Your objective: Every line below that contains "green" is to be copied.

═════ Data extracts

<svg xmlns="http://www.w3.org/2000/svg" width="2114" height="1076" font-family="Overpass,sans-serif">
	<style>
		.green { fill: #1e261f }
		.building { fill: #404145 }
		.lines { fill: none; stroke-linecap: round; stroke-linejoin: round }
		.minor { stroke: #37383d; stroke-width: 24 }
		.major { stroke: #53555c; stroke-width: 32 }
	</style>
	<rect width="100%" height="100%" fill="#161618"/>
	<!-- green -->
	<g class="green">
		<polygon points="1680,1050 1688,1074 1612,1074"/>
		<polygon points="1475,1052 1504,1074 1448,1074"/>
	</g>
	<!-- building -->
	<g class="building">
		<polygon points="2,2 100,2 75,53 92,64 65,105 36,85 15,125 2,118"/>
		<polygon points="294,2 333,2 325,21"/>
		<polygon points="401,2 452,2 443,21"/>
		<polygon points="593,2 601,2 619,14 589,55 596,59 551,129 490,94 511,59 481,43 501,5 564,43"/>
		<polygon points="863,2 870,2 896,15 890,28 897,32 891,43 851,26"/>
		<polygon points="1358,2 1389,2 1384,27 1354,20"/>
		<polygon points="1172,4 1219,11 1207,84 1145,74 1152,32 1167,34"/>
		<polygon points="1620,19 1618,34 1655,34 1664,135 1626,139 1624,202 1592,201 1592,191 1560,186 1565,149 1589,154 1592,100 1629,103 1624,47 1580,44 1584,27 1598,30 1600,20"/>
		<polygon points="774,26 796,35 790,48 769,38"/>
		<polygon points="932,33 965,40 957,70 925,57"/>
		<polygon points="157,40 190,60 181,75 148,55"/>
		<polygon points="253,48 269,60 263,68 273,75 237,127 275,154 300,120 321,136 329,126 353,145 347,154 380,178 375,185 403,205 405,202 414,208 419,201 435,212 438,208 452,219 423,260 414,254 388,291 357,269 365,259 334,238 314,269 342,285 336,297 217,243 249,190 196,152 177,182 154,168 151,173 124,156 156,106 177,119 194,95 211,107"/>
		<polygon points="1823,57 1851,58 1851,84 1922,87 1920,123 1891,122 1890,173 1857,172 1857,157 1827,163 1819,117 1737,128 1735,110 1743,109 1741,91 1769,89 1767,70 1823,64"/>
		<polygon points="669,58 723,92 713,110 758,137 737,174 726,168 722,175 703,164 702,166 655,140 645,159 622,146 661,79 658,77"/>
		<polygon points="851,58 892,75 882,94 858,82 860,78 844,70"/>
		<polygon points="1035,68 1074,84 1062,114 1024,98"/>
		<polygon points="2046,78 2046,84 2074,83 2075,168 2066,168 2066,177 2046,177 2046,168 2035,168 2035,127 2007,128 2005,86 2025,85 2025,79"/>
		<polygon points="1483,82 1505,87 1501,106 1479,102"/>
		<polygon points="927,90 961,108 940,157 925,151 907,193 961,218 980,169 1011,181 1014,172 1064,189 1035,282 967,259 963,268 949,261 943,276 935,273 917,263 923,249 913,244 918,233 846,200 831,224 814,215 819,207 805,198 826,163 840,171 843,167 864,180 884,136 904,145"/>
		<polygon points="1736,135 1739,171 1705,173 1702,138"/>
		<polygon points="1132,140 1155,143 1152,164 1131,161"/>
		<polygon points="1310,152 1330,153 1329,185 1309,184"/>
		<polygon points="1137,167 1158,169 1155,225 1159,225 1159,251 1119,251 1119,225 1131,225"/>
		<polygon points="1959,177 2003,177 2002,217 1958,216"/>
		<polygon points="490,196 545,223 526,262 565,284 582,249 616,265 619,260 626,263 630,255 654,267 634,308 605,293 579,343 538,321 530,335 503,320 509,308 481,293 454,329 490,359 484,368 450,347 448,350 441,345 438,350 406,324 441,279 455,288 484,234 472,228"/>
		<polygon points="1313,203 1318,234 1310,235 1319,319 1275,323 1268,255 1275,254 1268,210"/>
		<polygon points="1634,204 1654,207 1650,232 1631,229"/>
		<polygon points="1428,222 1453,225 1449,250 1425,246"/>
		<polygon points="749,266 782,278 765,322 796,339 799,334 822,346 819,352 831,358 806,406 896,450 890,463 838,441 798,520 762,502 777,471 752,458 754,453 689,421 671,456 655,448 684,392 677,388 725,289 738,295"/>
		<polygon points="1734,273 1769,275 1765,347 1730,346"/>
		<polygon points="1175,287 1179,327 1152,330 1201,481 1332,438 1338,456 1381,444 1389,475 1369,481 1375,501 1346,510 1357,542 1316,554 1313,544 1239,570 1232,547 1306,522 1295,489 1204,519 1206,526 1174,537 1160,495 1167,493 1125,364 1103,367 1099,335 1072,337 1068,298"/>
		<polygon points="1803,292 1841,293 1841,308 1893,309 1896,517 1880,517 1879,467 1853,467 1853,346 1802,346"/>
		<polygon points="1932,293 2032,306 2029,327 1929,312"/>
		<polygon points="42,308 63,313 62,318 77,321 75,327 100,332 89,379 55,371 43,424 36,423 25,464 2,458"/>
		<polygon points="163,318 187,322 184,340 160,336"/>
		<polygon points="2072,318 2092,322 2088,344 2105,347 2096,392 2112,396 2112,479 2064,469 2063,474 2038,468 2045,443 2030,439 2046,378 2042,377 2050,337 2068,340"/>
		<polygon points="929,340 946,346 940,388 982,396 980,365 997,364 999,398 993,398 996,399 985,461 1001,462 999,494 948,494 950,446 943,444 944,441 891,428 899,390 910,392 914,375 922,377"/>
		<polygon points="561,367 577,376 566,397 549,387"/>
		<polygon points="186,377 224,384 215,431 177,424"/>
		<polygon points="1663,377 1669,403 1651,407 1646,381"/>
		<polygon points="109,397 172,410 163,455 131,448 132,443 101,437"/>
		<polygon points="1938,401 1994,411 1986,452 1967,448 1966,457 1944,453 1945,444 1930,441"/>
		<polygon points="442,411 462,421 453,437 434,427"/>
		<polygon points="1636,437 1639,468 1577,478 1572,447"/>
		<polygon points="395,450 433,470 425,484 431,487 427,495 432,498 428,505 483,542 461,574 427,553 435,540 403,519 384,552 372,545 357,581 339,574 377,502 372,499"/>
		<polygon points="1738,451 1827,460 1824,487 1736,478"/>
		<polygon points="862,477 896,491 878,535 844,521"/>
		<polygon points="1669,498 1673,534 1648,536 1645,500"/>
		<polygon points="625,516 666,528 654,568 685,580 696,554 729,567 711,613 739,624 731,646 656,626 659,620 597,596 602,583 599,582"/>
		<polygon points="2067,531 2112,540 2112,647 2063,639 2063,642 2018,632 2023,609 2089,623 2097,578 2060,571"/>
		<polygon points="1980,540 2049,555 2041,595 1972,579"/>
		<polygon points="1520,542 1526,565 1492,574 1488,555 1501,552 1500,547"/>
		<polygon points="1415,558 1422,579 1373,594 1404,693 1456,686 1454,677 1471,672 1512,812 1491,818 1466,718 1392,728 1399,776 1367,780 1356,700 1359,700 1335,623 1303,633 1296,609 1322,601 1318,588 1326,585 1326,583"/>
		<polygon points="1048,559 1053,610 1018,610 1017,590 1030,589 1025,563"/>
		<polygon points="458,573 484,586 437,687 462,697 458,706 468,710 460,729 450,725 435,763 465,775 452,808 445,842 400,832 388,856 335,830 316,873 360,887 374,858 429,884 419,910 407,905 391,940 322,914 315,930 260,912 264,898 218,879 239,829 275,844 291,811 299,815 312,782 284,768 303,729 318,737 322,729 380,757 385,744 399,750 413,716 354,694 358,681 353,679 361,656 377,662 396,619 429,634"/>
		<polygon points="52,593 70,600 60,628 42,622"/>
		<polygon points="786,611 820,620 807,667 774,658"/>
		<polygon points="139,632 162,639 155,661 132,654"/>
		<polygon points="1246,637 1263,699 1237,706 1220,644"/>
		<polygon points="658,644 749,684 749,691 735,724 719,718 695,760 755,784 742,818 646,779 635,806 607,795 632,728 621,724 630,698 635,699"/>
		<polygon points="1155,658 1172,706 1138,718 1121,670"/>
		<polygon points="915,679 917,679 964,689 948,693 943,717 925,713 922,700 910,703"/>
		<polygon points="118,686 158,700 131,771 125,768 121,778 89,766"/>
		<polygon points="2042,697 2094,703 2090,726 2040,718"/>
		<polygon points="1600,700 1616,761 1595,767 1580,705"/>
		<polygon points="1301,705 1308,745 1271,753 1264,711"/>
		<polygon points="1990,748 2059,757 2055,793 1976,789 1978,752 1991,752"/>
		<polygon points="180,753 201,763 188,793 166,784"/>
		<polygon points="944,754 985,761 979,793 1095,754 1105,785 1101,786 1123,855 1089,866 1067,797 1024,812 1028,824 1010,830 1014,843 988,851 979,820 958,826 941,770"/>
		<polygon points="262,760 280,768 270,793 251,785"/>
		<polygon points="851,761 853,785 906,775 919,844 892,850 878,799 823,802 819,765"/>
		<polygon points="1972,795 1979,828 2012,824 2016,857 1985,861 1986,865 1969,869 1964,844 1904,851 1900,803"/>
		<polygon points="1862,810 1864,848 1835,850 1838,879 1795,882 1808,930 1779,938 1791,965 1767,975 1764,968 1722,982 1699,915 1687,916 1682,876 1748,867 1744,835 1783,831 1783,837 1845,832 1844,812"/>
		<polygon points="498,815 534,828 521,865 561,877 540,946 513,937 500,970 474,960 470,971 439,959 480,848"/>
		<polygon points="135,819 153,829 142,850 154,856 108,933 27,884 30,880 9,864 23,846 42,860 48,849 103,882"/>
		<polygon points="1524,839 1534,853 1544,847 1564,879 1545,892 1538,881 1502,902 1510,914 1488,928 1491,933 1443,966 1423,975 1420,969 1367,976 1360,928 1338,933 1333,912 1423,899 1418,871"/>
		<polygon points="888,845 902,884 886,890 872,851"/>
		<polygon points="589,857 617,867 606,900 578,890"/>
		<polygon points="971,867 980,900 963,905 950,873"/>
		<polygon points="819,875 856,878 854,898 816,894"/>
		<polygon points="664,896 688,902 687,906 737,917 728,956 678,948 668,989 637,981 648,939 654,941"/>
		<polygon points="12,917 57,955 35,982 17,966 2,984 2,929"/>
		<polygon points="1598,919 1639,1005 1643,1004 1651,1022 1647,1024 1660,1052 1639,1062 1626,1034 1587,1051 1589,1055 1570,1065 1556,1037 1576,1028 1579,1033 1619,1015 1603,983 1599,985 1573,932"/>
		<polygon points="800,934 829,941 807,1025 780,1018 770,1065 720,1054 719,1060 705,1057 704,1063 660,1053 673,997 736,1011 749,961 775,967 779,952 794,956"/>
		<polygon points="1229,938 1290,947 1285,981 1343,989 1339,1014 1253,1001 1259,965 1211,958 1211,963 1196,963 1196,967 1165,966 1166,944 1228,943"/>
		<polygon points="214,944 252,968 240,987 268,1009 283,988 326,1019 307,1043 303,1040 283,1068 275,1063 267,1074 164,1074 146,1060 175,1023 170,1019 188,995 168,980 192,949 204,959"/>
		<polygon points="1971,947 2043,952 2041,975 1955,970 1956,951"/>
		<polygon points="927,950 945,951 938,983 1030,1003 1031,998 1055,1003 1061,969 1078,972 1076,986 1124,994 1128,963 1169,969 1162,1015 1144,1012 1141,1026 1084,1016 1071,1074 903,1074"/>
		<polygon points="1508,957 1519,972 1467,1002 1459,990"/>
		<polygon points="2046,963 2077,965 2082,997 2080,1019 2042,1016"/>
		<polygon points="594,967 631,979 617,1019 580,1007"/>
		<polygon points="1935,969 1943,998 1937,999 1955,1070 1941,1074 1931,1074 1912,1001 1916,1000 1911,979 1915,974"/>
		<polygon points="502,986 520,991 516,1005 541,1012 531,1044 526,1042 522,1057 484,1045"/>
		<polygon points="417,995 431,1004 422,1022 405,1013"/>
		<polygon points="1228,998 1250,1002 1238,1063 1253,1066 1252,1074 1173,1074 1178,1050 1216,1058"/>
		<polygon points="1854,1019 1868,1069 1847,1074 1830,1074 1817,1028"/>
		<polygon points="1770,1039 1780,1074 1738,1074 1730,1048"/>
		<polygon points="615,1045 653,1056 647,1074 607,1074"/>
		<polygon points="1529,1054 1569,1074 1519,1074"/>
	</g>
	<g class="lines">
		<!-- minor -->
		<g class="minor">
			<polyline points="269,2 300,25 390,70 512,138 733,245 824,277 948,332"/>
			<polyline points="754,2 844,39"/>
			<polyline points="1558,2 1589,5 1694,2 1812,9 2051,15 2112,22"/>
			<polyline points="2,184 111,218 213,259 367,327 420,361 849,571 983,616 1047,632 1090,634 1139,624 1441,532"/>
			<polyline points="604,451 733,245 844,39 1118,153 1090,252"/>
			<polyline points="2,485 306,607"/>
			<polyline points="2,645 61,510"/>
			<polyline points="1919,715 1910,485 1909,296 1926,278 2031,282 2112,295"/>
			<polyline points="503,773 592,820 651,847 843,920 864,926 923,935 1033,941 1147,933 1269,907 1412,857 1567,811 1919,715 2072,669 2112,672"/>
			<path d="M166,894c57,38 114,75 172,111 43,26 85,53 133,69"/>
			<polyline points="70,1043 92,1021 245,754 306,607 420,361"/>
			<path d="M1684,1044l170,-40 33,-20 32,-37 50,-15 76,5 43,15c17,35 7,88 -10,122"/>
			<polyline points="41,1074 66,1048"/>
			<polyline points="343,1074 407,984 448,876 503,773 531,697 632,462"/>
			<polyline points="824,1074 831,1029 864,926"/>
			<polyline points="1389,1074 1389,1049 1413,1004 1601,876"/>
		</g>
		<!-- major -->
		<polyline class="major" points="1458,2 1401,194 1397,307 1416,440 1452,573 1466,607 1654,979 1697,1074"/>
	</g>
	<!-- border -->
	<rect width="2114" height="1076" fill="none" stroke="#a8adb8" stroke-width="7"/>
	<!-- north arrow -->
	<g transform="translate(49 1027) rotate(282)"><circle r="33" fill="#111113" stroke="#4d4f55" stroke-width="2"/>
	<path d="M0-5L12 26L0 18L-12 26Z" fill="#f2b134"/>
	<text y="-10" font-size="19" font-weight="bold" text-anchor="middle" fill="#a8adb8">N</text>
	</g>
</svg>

══════════

The answer:
		.green { fill: #1e261f }
	<!-- green -->
	<g class="green">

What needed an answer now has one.